Me rendant par la suite dans ma belle médiathèque de proximité afin d’essayer de vous trouver tous les quatre, c’est toi que j’aperçue en premier. Ce fut le coup de foudre. Dès que je t’ai vue, tu m’as plu, je n’ai jamais pu te reposer, je n’ai jamais pu voir les autres, je n’avais plus que ton prénom et ton nom à la bouche : Sophie Calle.
J’ai décidé alors, d’aller sur tes pas, de faire « à la manière de ». Mais toujours en m’adaptant, en te détournant, en te réinterprétant. Cela dura ainsi plusieurs années, allant même jusqu’à faire un jeûne de toi durant un an.
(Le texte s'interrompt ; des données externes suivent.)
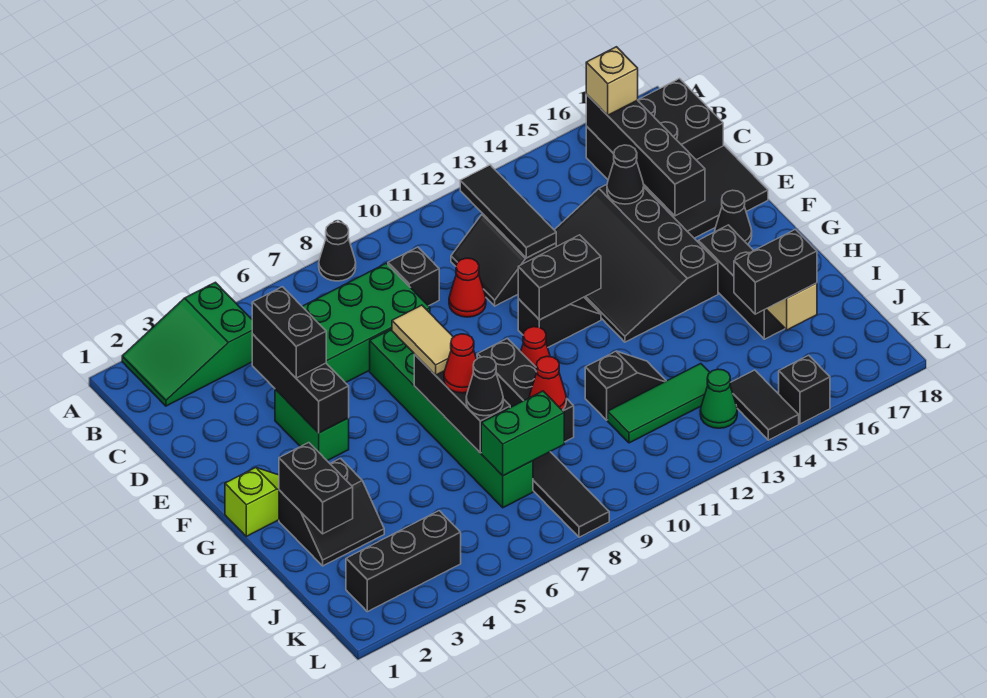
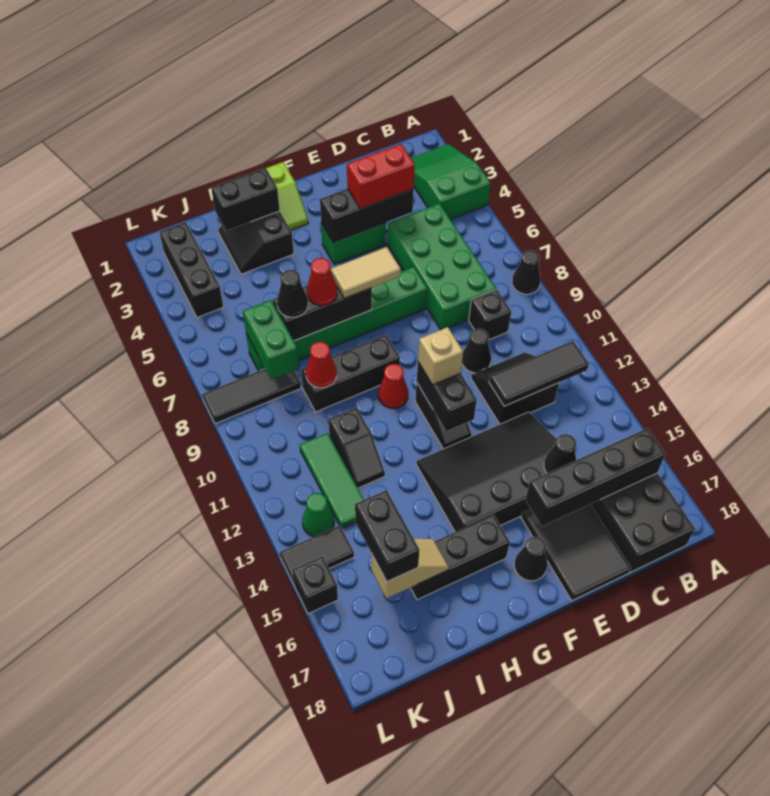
tan brick B16 level 3 -> tan brick F11 level 3
black brick D4:E4 level 3 -> red brick D4:E4 level 3
red cone D10 level 1 -> black cone D10 level 1

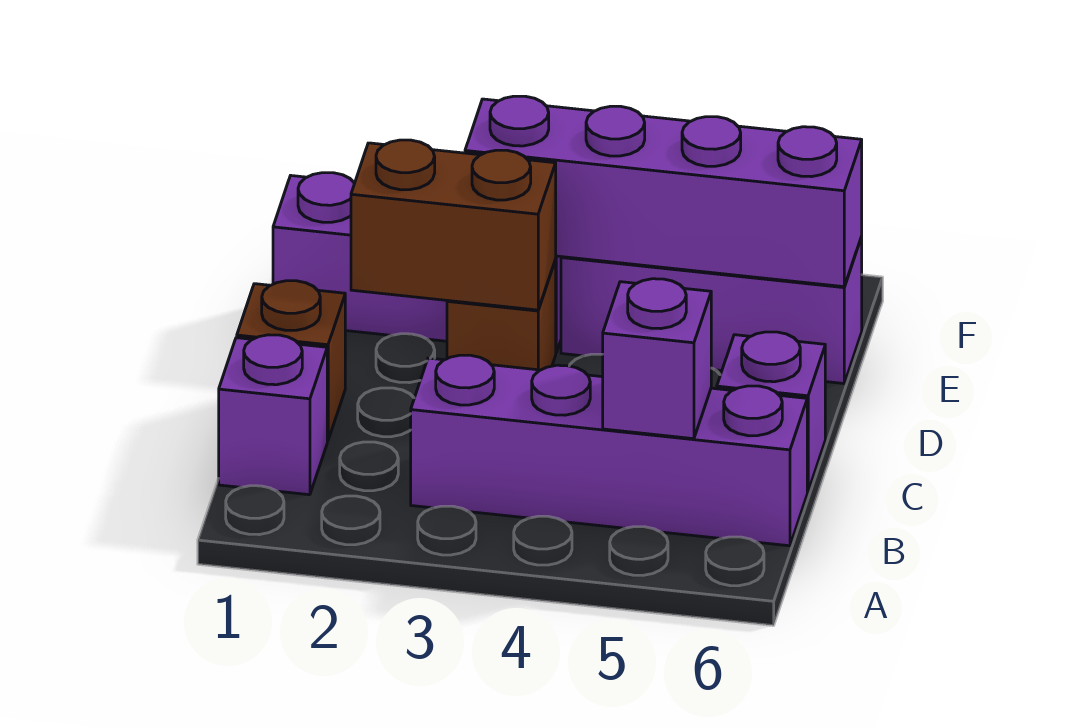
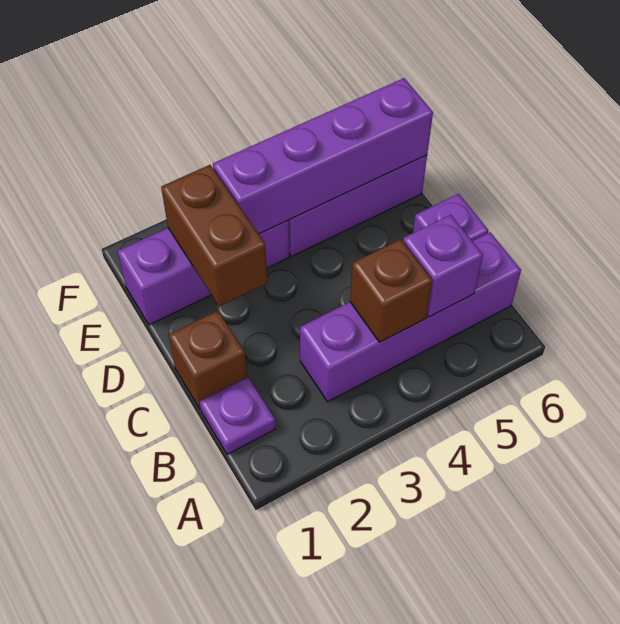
purple brick B1 level 1 -> purple plate B1 level 1
brown brick D2:D3 level 2 -> brown brick D2:E2 level 2
brown brick D3 level 1 -> brown brick B4 level 2

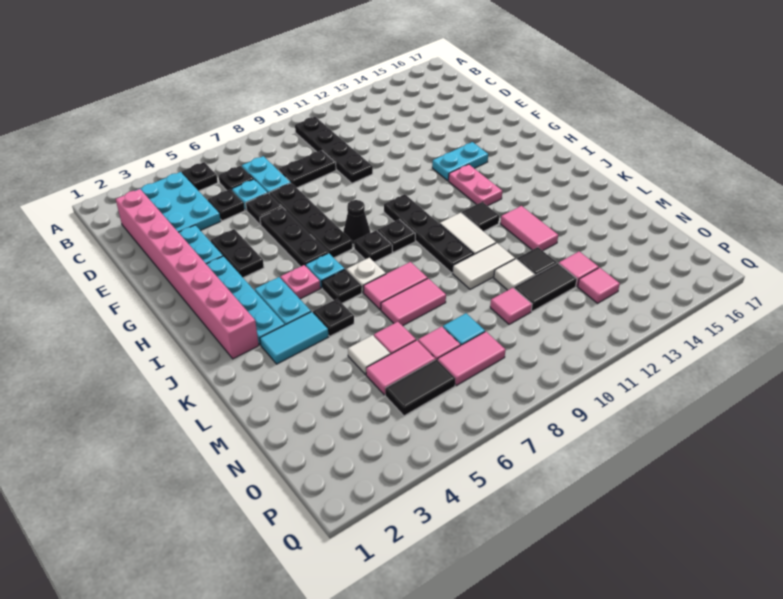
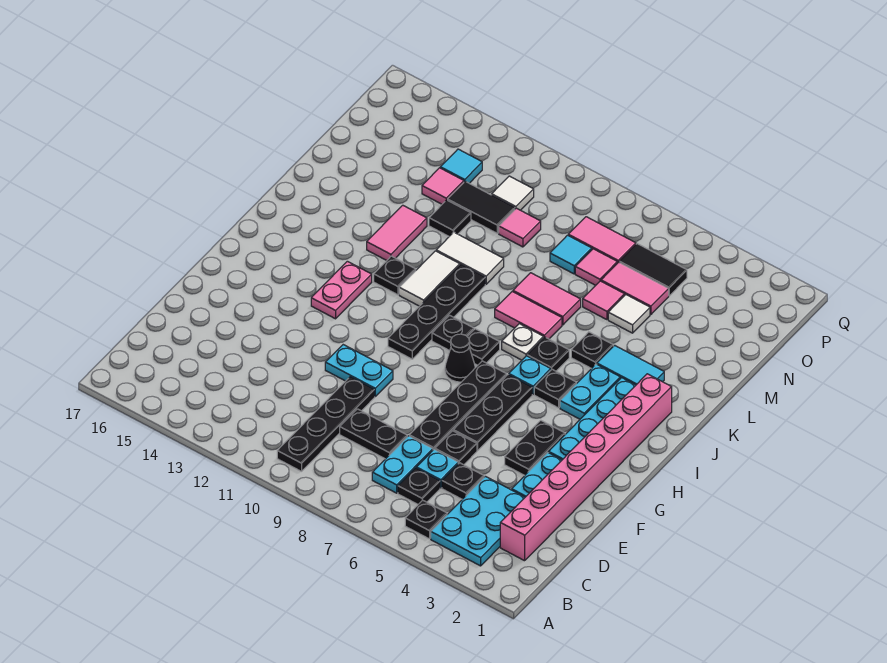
cyan plate G13:G14 level 1 -> cyan plate F10:F11 level 1
pink plate I5 level 1 -> black plate I5 level 1
black tile J12 level 1 -> black plate J12 level 1
white tile M11 level 1 -> white tile O11 level 1
pink tile O13 level 1 -> cyan tile O13 level 1

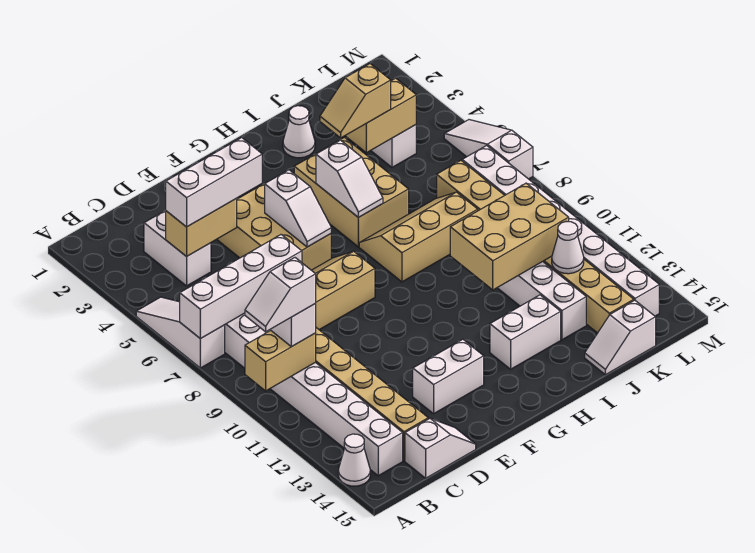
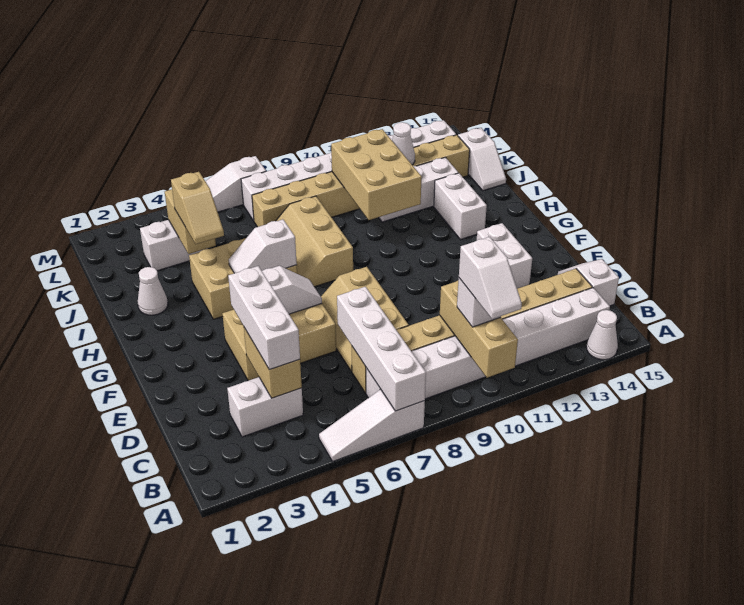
tan brick A10:B10 level 2 -> tan brick A10:C10 level 2
white slope H5:H6 level 2 top 5 -> white slope H5:H6 level 2 top 6

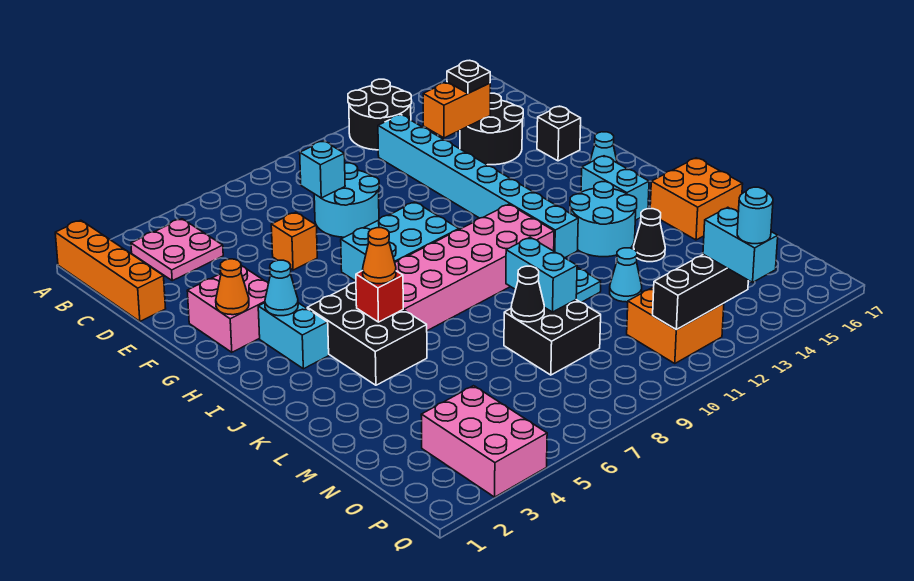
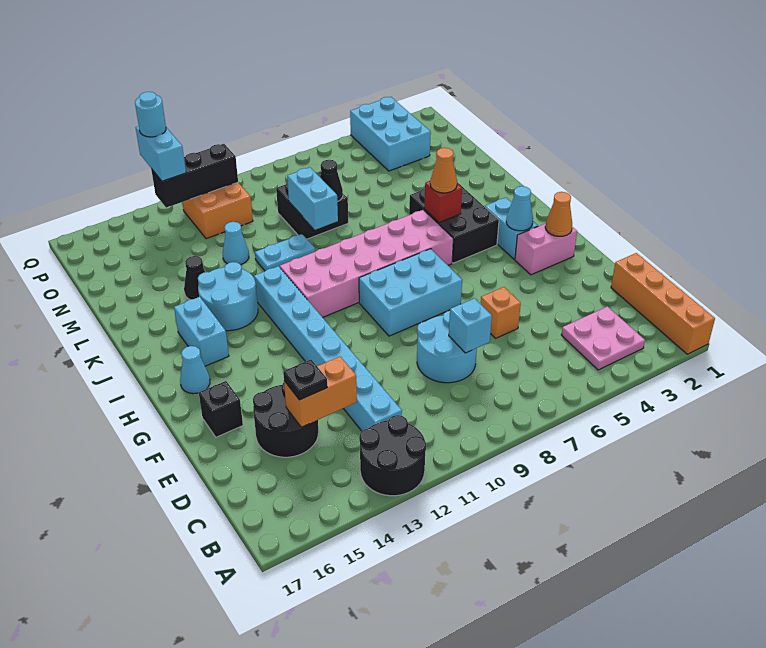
pink brick F2:G3 level 1 -> pink brick G2:G3 level 1
orange brick K16:L17 level 1 -> none
pink brick O3:Q4 level 1 -> cyan brick O3:Q4 level 1

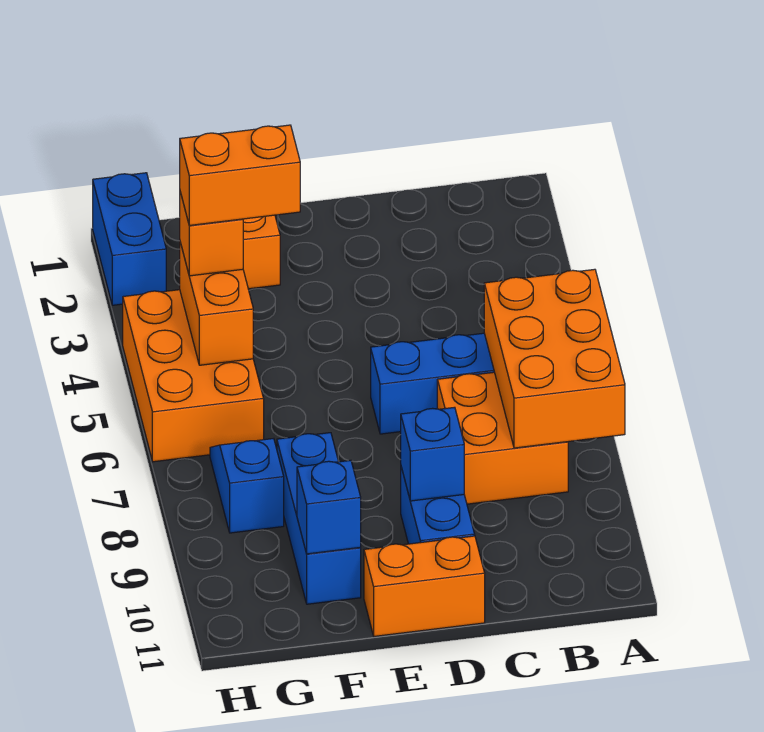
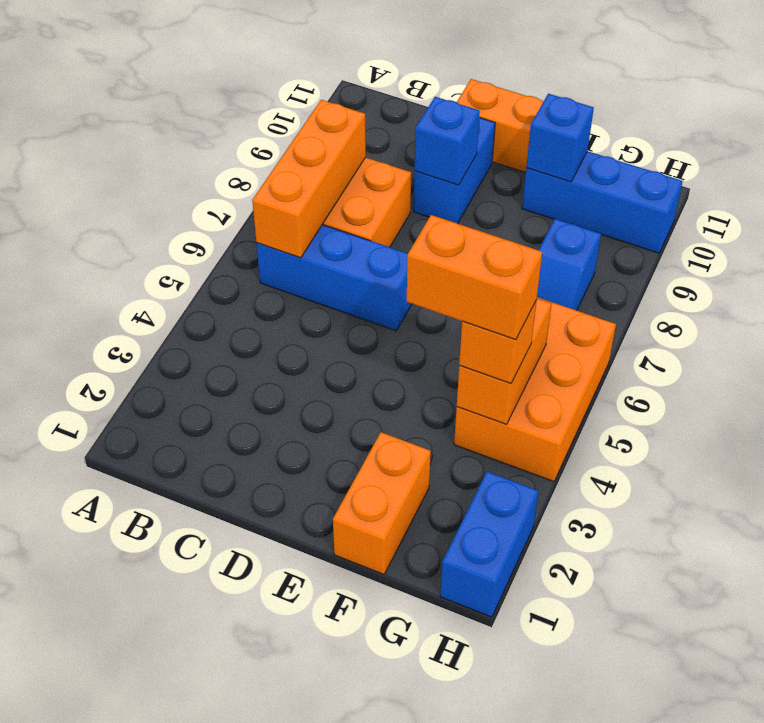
orange brick A6:B8 level 2 -> orange brick B6:B8 level 2
blue brick F8:F10 level 1 -> blue brick F10:H10 level 1

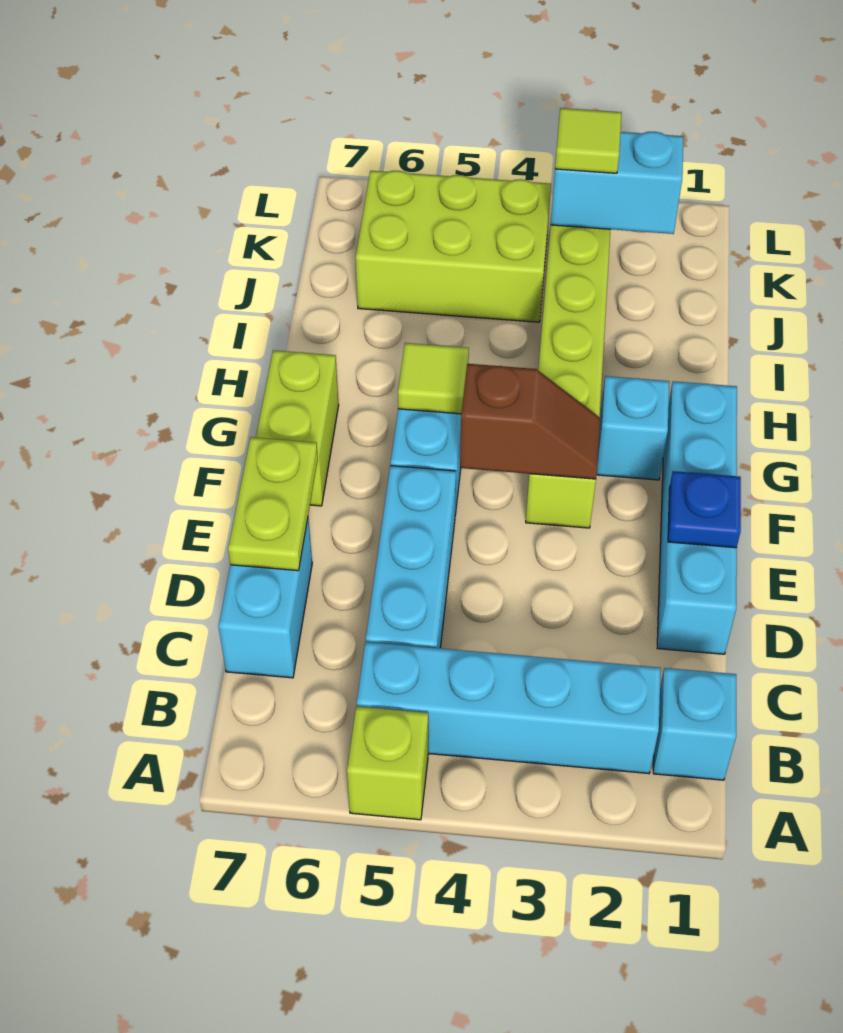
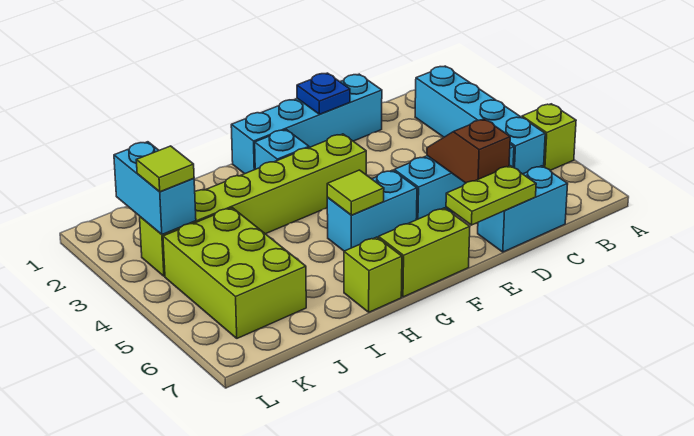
cyan brick B1 level 1 -> none
brown slope F3:F4 level 2 top 4 -> brown slope D5:D6 level 2 top 6
none -> lime brick H7 level 1

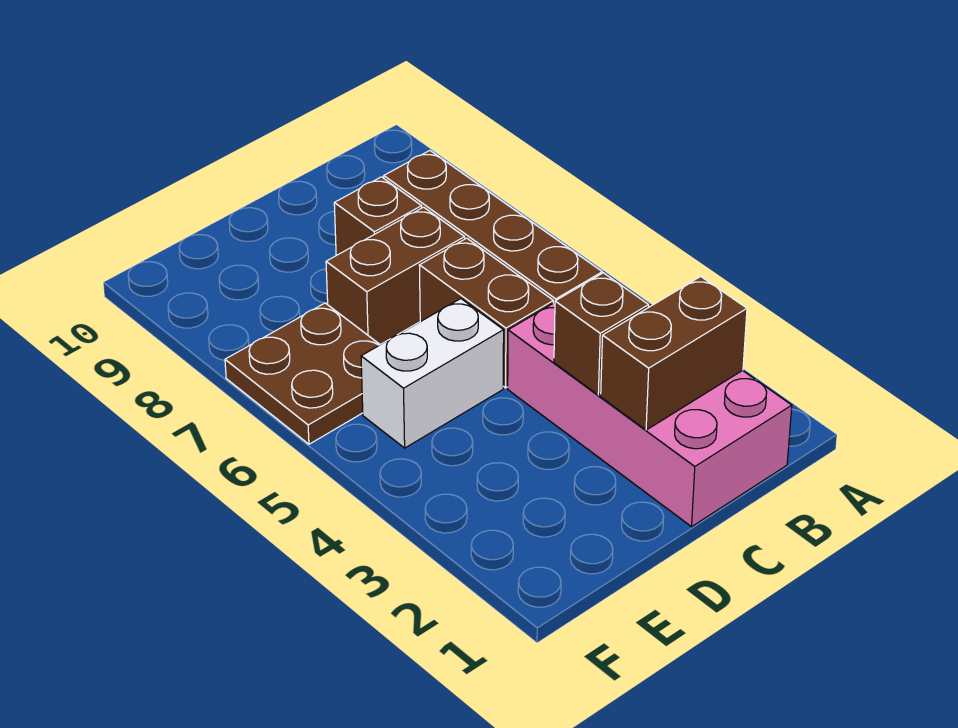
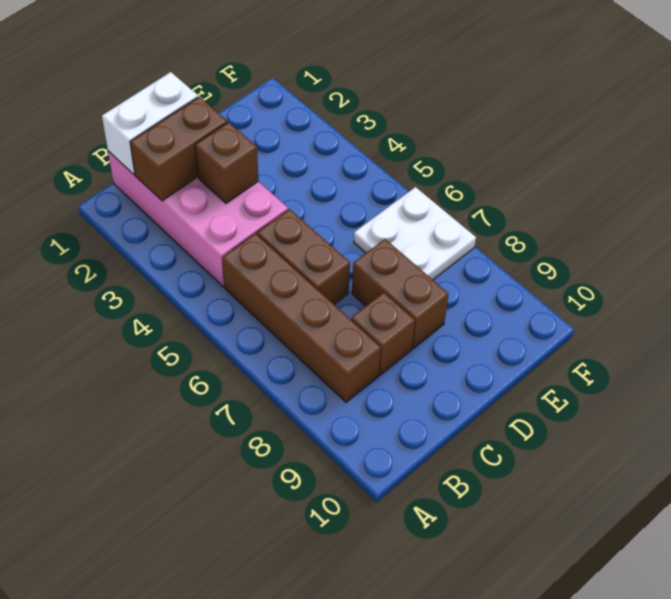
brown brick C7:D7 level 1 -> brown brick D7:D8 level 1
white brick D5:E5 level 1 -> white brick B1:C1 level 2
brown plate E6:F7 level 1 -> white plate E6:F7 level 1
Mais avec le recul je sais bien que cette année passée sans toi était bel et bien un autre hommage. Je ne pouvais pas encore me défaire de ton image obsédante.
Jusqu’au jour où j’ai rencontré Annette Messager, Yves Klein, Italo Calvino, puis d’autres encore. C’est alors que je me suis rendu compte que tu n’étais pas la seule artiste contemporaine de ce monde, pas la seule artiste que je pouvais m’approprier, que je pouvais ré-créationner.
Pour tenter de tourner définitivement la page avec toi, mais sans te renier, ni te maudire, car, après tout, je reste seul responsable de mon éblouissement aveuglant, j’ai compilé dans ce petit opuscule nos sept ans de vie commune. On y trouve ce que j’avais fait pour l’année du Baccalauréat, ce que j’avais fait pour moi et les autres et quelques inédits.
Adieu Sophie, je n’oublierai pas ta voix au téléphone, quand je t’avais invitée à venir au lycée pour manger un repas rouge, je n’oublierai pas non plus ton sourire quand je t’ai rencontrée au sommet de la tour Eiffel.